Crude oil prices fell following Wednesday’s Fed-linked rally after the Trump administration slapped China with punitive tariffs, triggering broad-based risk aversion (as expected).The S&P 500 stock index – a benchmark for broad-based market sentiment – suffered the largest drop in nearly two months.

Gold prices also retreated as the dour mood stoked haven demand for the US Dollar, undermining anti-fiat alternatives. The move lower was relatively tame however as the risk-off mood led capital flows toward the safety of Treasury bonds, weighing on yields and boosting the appeal of non-interest-bearing assets.

Commodities were then jolted higher in early Asia Pacific trade on news that US National Security Advisor H.R. McMaster has resigned. Mr Trump plans to replace him with the substantially more hawkish John Bolton, a former ambassador to the United Nations.

Mr Bolton has advocated pre-emptive military action against Iran and North Korea. The threat of follow-through on the former probably stoked fears about crude supply disruption while the broadly greater chance of a bellicose US likely warned of overall market instability, tarnishing paper assets and lifting gold.

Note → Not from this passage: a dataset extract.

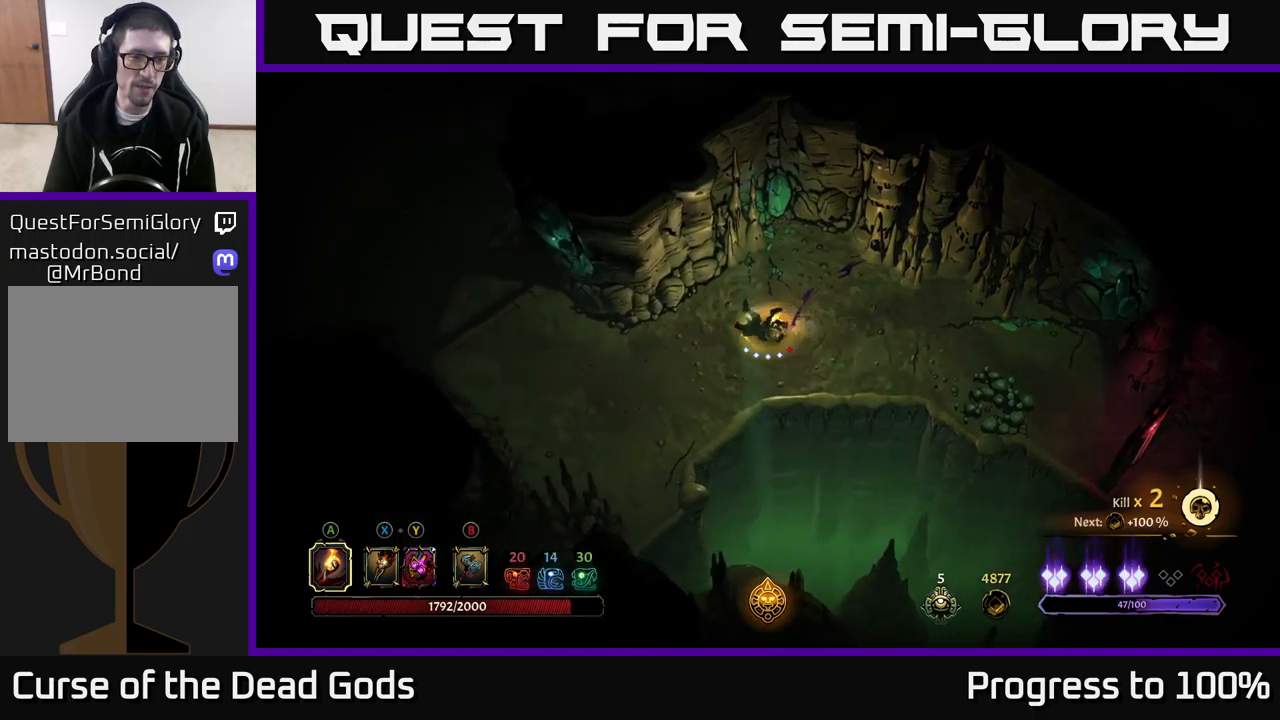
{"buttons": [], "left_stick": "left", "right_stick": "center", "events": [[50, "left_stick", "down-left"], [266, "left_stick", "left"]]}
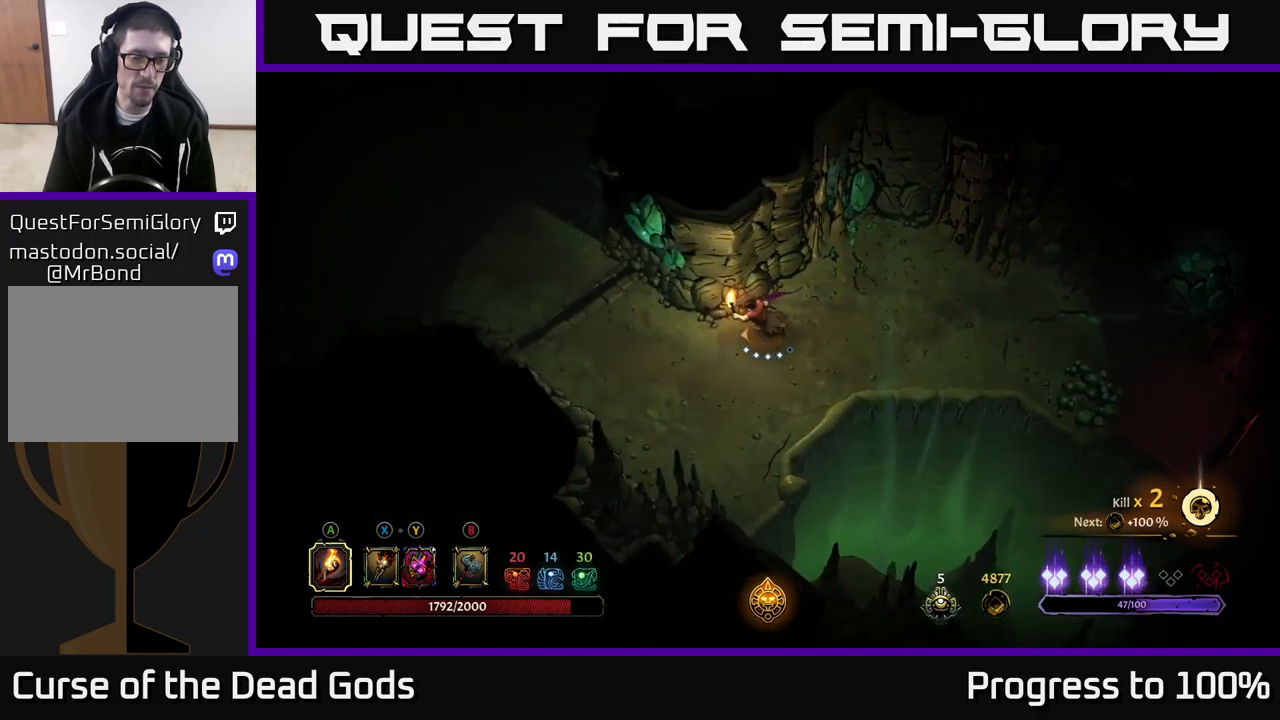
{"buttons": [], "left_stick": "left", "right_stick": "center", "events": []}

Asia Pacific shares are suffering aggressive losses while FTSE 100 and S&P 500 futures are pointing decidedly lower, hinting that the risk-off mood is set to carry through into the week-end. A lull in top-tier scheduled event risk may inspire traders to avoid weekend risk, encouraging liquidation.

News of exemptions from US steel and aluminum tariffs for the EU, Australia, South Korea and Brazil may help calm things down a bit. The Senate’s passage of the $1.3 trillion spending bill may also assist, but probably not decisively so.


Gold prices are attempting to breach resistance marked by the 23.6% Fibonacci expansion at 1333.51. Confirmation on a daily closing basis exposes the 38.2% level at 1352.40the first major layer of support comes in at 1307.25, the bottom of a range prevailing since early February.